A brasileira trabalha como faxineira em residências de Londres e juntou dinheiro para entregar aos negociantes da Fênix. Ela vive em uma casa simples, com mais sete brasileiros e um português. Foi o colega de residência de origem lusitana que se transformou no pai adotivo. "Ele nem cobrou nada, aceitou me adotar para me ajudar, porque sabe como minha vida é difícil aqui", justifica. Ela pagou 3,5 mil libras aos integrantes do esquema e mudou a Certidão de Nascimento. Mas a sentença que liberou a adoção foi cancelada na semana passada, depois que o esquema foi revelado. "Estou desesperada. Tenho dois filhos e três netos no Brasil, sou eu que mando o dinheiro para eles viverem", revela a faxineira, que está há oito anos sem ver a família, que vive no interior de Goiás.

Flávia* frequenta a mesma igreja e tem história semelhante. Ela também foi abordada por empresários da Fênix Corporation durante um culto evangélico de brasileiros na capital britânica. "Liguei para um amigo advogado que mora no Brasil e ele me contou que a lei realmente permite a adoção de adultos. Então fiquei tranquila e animada quando soube que seria um procedimento legal", relembra.

"Quando o processo foi aberto, eu entrava no site do tribunal e acompanhava de longe o andamento. Se meu nome estava lá, na página da Justiça de Goiás, como eu poderia imaginar que era uma fraude", questiona-se Flávia. Os advogados denunciados pelo esquema, Paulo e Igor Alves Ferreira, eram os representantes da brasileira. Os depósitos para pagar pelo serviço foram feitos na conta de Igor — o que serviu de embasamento para a sua prisão. "Tanto o pessoal da Fênix quanto os advogados no Brasil ganharam muito dinheiro com essa história de adoção. Só na minha igreja, as reuniões para tratar sobre isso juntavam até 100 pessoas", conta Flávia, que foi adotada por uma portuguesa frequentadora do mesmo culto. Ela está ilegal no Reino Unido há sete anos.
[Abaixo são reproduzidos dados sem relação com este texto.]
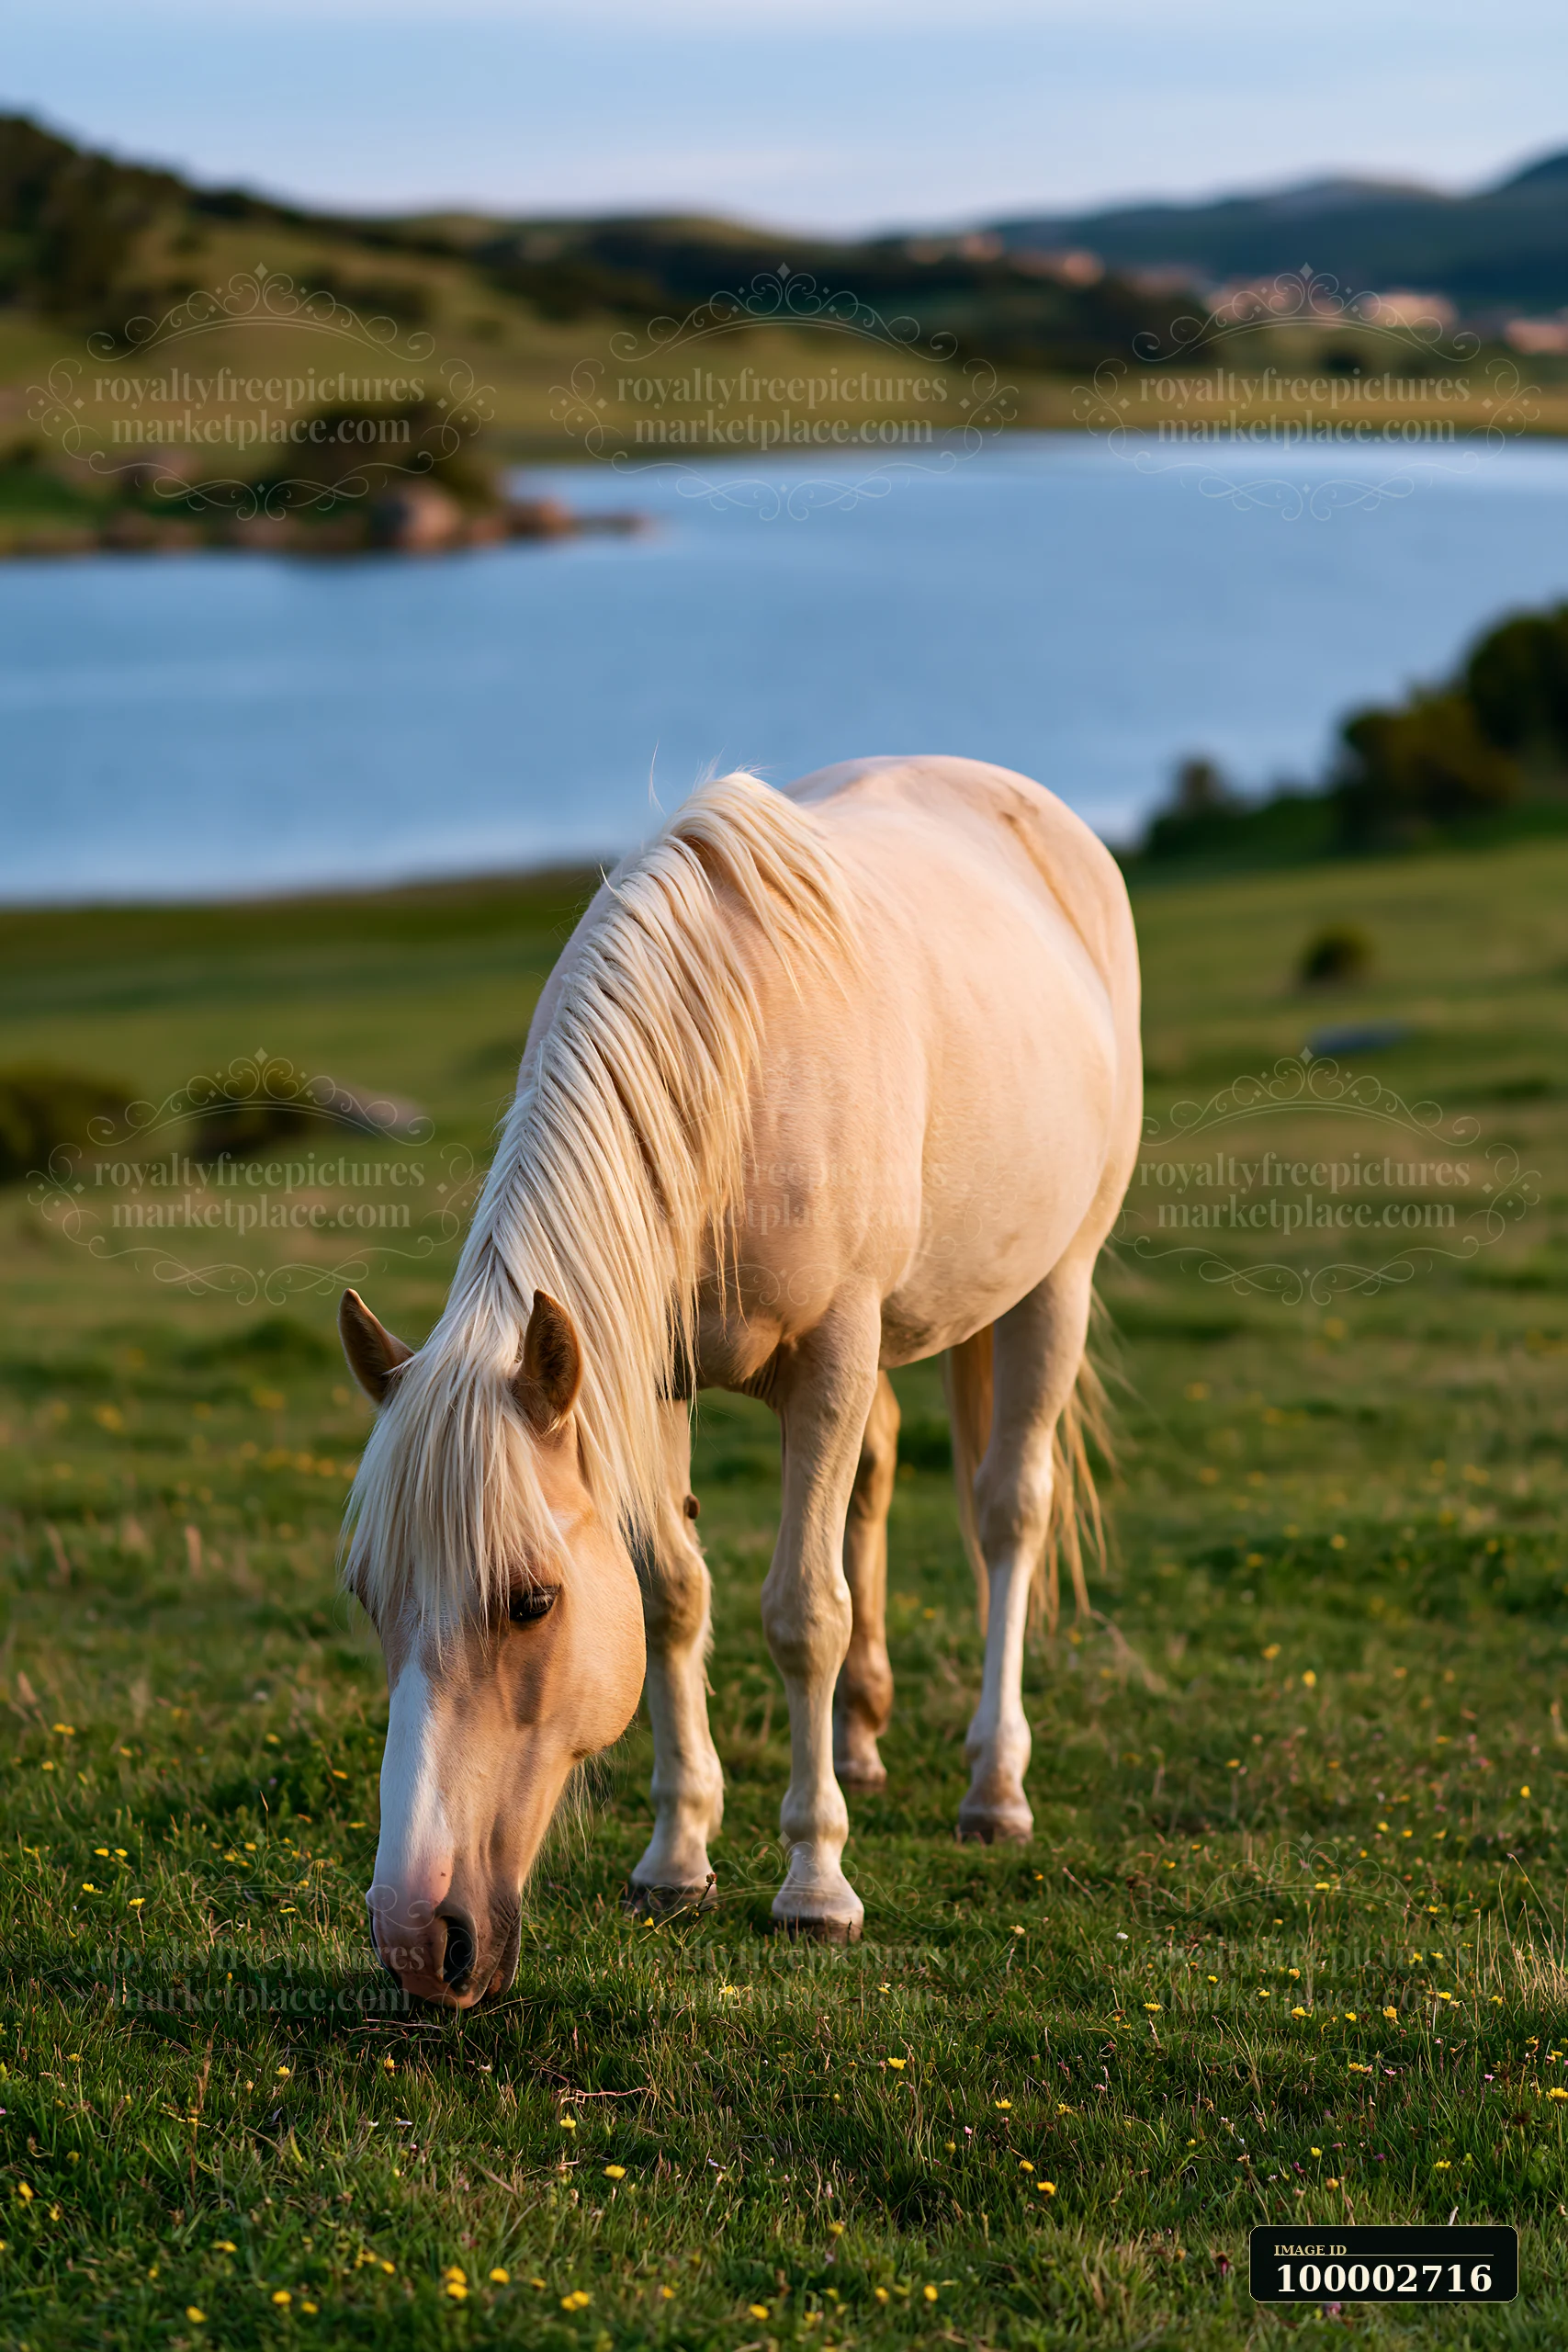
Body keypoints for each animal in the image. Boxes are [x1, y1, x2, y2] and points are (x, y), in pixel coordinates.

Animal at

Suspeitos continuam foragidos

A polícia brasileira já enviou pedidos de informações ao Reino Unido sobre o paradeiro dos representantes da Fênix Corporation. Vítimas da fraude dizem que Cláudio Domiciano teria sido preso, mas a polícia britânica não confirma a informação. Ainda segundo cidadãos que negociaram com a empresa, Mateus Cocco teria fugido para Itália e os outros representantes desapareceram.

O envolvimento desses brasileiros no esquema que ludibriou mais de uma centena de pessoas revolta quem foi vítima. Cláudia* entregou suas economias para representantes da Fênix e advogados no Brasil. "Quem cuidava do meu processo era o doutor Paulo (Ferreira da Silva). Ele me pediu R$ 5 mil porque disse que tinha contatos dentro da Justiça para conseguir liberar os processos mais rapidamente. E, de fato, a sentença saiu de um dia para o outro", afirma. Mãe de um bebê de seis meses nascido em Londres e de mais duas crianças que ficaram no Brasil com os avós, ela está ilegal no Reino Unido há dois anos e teve de pegar empréstimos para tentar regularizar a situação. "Meu cunhado pagou para mim, mas agora vejo que a gente jogou dinheiro fora. É uma revolta muito grande."

Outra vítima do esquema é a brasileira Shirley*, que vive na clandestinidade em Londres há quatro anos e faz bicos para sobreviver. "Um dos empresários da Fênix, o Mateus Cocco, chegou à nossa igreja e disse que também era evangélico. Fez uma pregação e, no final, veio falar do esquema de adoção. Ele explicou que tinha contato com o assistente de um juiz e, por isso, conseguia fazer os processos andarem muito mais rápido", relembra Shirley. "Fiz isso porque não aguento mais ficar ilegal aqui, quero voltar ao Brasil para visitar minha família. No ano passado, minha filha tentou entrar em Londres para me ver, mas foi barrada. Fiquei em depressão."

A polícia acredita que o assistente de juiz que participou do esquema é o técnico judiciário Felipe de Freitas Monteiro. Ele teve a prisão preventiva decretada e está sendo procurado. O advogado Paulo Ferreira da Silva foi preso e, seu filho, Igor Ferreira da Silva também teve a detenção determinada pela Justiça. Mas, até agora, permanece foragido.